Mar

4 2022

BEKI Gallery: Suzanne Neusner and Naomi Safran-Hon

9:00AM - 3:00PM  

Congregation Beth El–Keser Israel (BEKI) 85 Harrison Street
New Haven, CT 06515-1724
203-389-2108 office@beki.org
http://www.beki.org/

Contact Peggy Hackett

office@beki.org
http://beki.org

Starting March 4, BEKI will host simultaneous shows by two women artists whose use of materials plays a defining role in their art: Suzanne Neusner’s Fiber Arts in the upstairs gallery space and Naomi Safran-Hon’s Going Home downstairs.

For over 35 years, Suzanne Neusner has focused on abstract imagery through a variety of weaving and quilting techniques. Her work includes references to landscapes, abstractions, and playful reinventions of traditional Jewish themes such as matzoh covers.

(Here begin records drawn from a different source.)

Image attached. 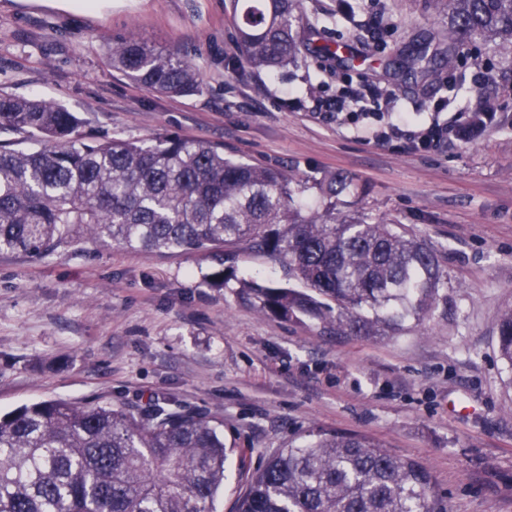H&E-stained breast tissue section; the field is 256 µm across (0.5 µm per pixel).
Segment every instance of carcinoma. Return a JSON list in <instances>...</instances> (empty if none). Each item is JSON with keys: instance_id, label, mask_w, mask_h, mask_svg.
<instances>
[{"instance_id": "1", "label": "carcinoma", "mask_w": 512, "mask_h": 512, "mask_svg": "<svg viewBox=\"0 0 512 512\" xmlns=\"http://www.w3.org/2000/svg\"><path fill=\"white\" fill-rule=\"evenodd\" d=\"M447 19L448 68L460 49L494 42L512 52V0H424ZM242 56L274 71L311 45L303 0H234ZM439 47L401 59L424 78ZM112 67L155 92L189 95L201 76L175 47L131 34L109 46ZM80 120L43 99L0 94V251L45 256L79 240L215 258L208 275L260 311L307 317L336 336H388L433 316L448 287L437 249L396 224L352 210L353 177L314 181L297 195L276 167L224 156L179 136L85 138ZM244 246L279 261L288 287L240 279L224 252ZM512 371V310L498 322ZM224 421L157 399L146 407L45 400L0 416V512H213L224 487ZM237 512H447L421 463L364 437L323 432L272 453Z\"/></svg>"}]
</instances>
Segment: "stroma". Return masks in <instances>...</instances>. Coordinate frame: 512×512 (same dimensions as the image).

Neusner uses color and form to highlight contrast and texture, often in whimsical themes and nonconforming shapes. For inspiration, the Rhinebeck, New York, resident draws from her natural surroundings in the Hudson Valley as well as from her prior explorations in other media.

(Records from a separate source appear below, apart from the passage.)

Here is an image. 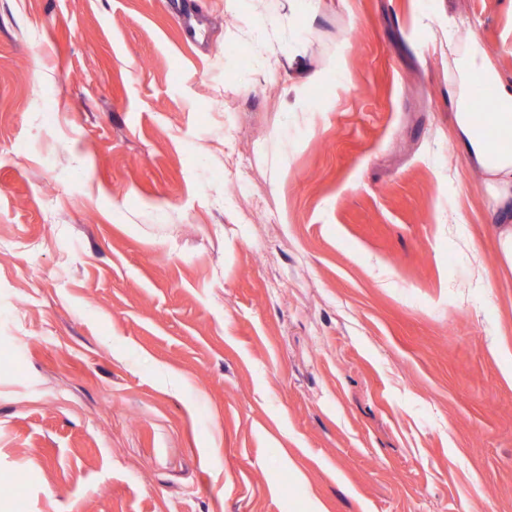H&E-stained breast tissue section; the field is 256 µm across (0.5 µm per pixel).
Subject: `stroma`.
I'll return each mask as SVG.
<instances>
[{"instance_id":"stroma-1","label":"stroma","mask_w":512,"mask_h":512,"mask_svg":"<svg viewBox=\"0 0 512 512\" xmlns=\"http://www.w3.org/2000/svg\"><path fill=\"white\" fill-rule=\"evenodd\" d=\"M452 15L512 80V0H0V512H512Z\"/></svg>"}]
</instances>
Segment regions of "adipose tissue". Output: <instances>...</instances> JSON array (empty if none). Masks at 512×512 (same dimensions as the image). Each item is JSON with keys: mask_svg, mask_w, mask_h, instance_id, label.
Listing matches in <instances>:
<instances>
[{"mask_svg": "<svg viewBox=\"0 0 512 512\" xmlns=\"http://www.w3.org/2000/svg\"><path fill=\"white\" fill-rule=\"evenodd\" d=\"M451 116L466 164L482 172L491 212L512 210V81L501 78L489 62V52L477 33L464 43L449 42ZM496 89L497 109L472 108L479 85Z\"/></svg>", "mask_w": 512, "mask_h": 512, "instance_id": "adipose-tissue-1", "label": "adipose tissue"}]
</instances>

The paintings in Naomi Safran-Hon’s exhibition Going Home depict neglected rooms, halls, and passageways with traces of their former inhabitants and the external forces that brought about their desolation. Through creating these paintings, the artist reflects on a complicated relationship to her homeland, Israel.

The gallery space at BEKI, Safran-Hon hopes, will draw these questions of home and belonging into a Jewish context, evoking the role of the congregation as a spiritual home, and of the synagogue building as a symbolic home in our tradition, as well as the political and ethnic ideas behind the making of a Jewish collective Home.

In these pieces, Safran-Hon combines photographs of abandoned homes in Wadi Salib, a neighborhood in her hometown of Haifa, with cement, fabric, lace, and acrylic paint. These structures, which were the homes of Palestinians until the Arab-Israeli War of 1948 and the creation of the State of Israel, stand as ghosts of the past in a neighborhood that has never recovered. Through the process of making her work, Safran-Hon reconstructs these buildings and asks us to reconsider our ideas of home and belonging.

Both exhibitions will run through June 4.